Since the time I have hosted this blog on WordPress, I am looking for patterns and tweaks to optimize my bandwidth consumption. Most hosting providers charge you for your bandwidth, so it is always a good idea to see where you can cut down on bandwidth consumption.
When I say optimize I don’t mean reducing size unnecessarily. A good theme with good content in it is definitely going to add to the user experience of visitors to your site and that shouldn’t come in the way of bandwidth optimization. A lot of these points are closely related to the SEO of your site.
So here are some things you can do to optimize the bandwidth.
- Ensure that you have a /favicon.ico
A lot of browsers just expect this file to be there, and make a request for it. If you don’t have this file, then your site throws a 404 error and adds that much to your bandwidth (depending on the page size of your 404 page) on each request.
- Make sure your 404 pages are not bulky
You never know how crawlers function. If you have a URL like http://example.com/categorty/postname/post-id, many crawlers make requests for each of the sub-levels. Ex: it expects to see something at http://example.com/category/postname, http://example.com/category and so on. So either have some content there, or make a 301 redirect to a good URL or just make sure your 404 pages are small and informative.
- Look for the bad bots
If you have a lot of content on your site, then you might want to consider who should be allowed to crawl your site and who shouldn’t. A simple way to do this is to use the Robots Exclusion protocol (robots.txt) and add entries for those who you don’t want crawling your site. Now, this does not necessarily mean you disallow everyone. Look for patterns. I have seen a few bots that don’t give you any SEO benefit, in other words, you don’t see any page views from those search engines, so I have tried blocking them while still keeping the less famous ones that don’t take up too much bandwidth.
- Block the bad bots
This is kind of related to the previous point. Sometimes there are a few bots that don’t stop crawling your site, inspite of the agent being added to robots.txt. In this case, you can block the IP range for these bots. A simple way to find out the IP range is to use the botsvsbrowsers site and then denying the whole range of IP addresses. You can easily find out the range of IP addresses by looking at your access logs or recent visit statistics.
- Use a feed proxy
Even if you have a post update period of a day, you see bots hitting you at a frequent interval (sometimes as less as 5 minutes). The simplest solution for this is to use a feed proxy like Feedburner. Not only will they proxy your feed for you, they also give you good graphs of the feed accesses and the number of readers you have.
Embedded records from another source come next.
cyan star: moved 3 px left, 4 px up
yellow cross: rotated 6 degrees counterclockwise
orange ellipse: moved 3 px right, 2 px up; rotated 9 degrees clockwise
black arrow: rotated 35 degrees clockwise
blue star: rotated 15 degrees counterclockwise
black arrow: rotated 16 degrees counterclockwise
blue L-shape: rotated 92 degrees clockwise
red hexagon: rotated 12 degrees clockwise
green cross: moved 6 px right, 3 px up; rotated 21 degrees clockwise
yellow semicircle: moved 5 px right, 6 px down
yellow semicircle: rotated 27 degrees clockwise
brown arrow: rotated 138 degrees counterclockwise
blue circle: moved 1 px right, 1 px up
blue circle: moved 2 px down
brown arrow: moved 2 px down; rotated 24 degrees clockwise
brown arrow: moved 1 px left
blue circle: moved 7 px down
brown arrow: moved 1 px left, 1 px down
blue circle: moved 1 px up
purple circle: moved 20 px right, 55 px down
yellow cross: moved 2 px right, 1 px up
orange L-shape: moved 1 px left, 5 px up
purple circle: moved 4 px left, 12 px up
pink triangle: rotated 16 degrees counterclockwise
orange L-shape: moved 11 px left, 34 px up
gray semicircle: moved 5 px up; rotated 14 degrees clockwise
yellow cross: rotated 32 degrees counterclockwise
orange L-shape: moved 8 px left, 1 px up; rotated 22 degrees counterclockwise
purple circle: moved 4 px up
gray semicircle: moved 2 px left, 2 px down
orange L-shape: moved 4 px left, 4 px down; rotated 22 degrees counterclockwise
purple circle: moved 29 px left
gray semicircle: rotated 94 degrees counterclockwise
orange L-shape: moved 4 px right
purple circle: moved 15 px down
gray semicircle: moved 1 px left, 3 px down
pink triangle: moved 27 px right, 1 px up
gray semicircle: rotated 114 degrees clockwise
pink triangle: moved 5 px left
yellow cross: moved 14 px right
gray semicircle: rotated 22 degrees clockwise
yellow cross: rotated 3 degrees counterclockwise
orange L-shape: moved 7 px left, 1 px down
- Be on the lookout for patterns
Most of the times you see patterns in your visitor accesses. There are a few keyphrases for which you rank high and people reach your site. Now, you could either drown the visitor with everything you have, or you could show the visitor exactly what he/she is looking for. That way, you keep the content short and precise and also save up on bandwidth. A simple thing like using the sidebar selectively on your pages is a good place to start.
- Make sure there is no duplicate content
Sometimes it so happens that you make a copy of the content and update one of them, while keeping the old one. If the old content has already been indexed, then you provide the crawlers with 2 different URL’s which have very similar content. This is bad both in terms of bandwidth usage as well as for your site SEO.
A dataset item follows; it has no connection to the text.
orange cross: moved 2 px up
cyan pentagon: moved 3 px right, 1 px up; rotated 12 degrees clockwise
- Use nofollow on links that you don’t want to be followed
Crawlers read the robots.txt files only once per session (or lesser). So if you see a particular URL taking up too much bandwidth and you want to limit the crawl, a better thing to do is to use a ‘nofollow‘ on the links, so that subsequent requests are not crawled.
- Be aware of the tags you use
While stuffing your pages with a lot of tags can help in dumb SEO, be aware of the fact that visitors reaching your site via these keywords may not necessarily find what they want. This not only increases the bounce rate of the site but also unnecessarily adds to the bandwidth consumption.
- Decrease the crawl speed
If it is Google that is taking up a lot of your bandwidth, you can use Google Webmaster Tools to reduce the crawl speed of the bot.
- Reduce homepage clutter
The homepage is often the most frequently visited site. Depending on the bounce rate of your site, it makes sense to reduce the clutter in your homepage and keep only those features that are often visited.
- Smush the images, compress the CSS/JS
A very interesting way to reduce the bandwidth consumption is to reduce the size of the content that is returned. YSlow gives some interesting tips, including, reduced number of HTTP requests, use of CDN, use of expires header, GZIP compression, use of ETags, compression of CSS, JS and images. In order to compress the CSS files, you can use a CSS compressor, for JS there are JS compressors, and for images there is Smush It.
As you can see, there are quite a few things you can do to optimize the bandwidth consumption.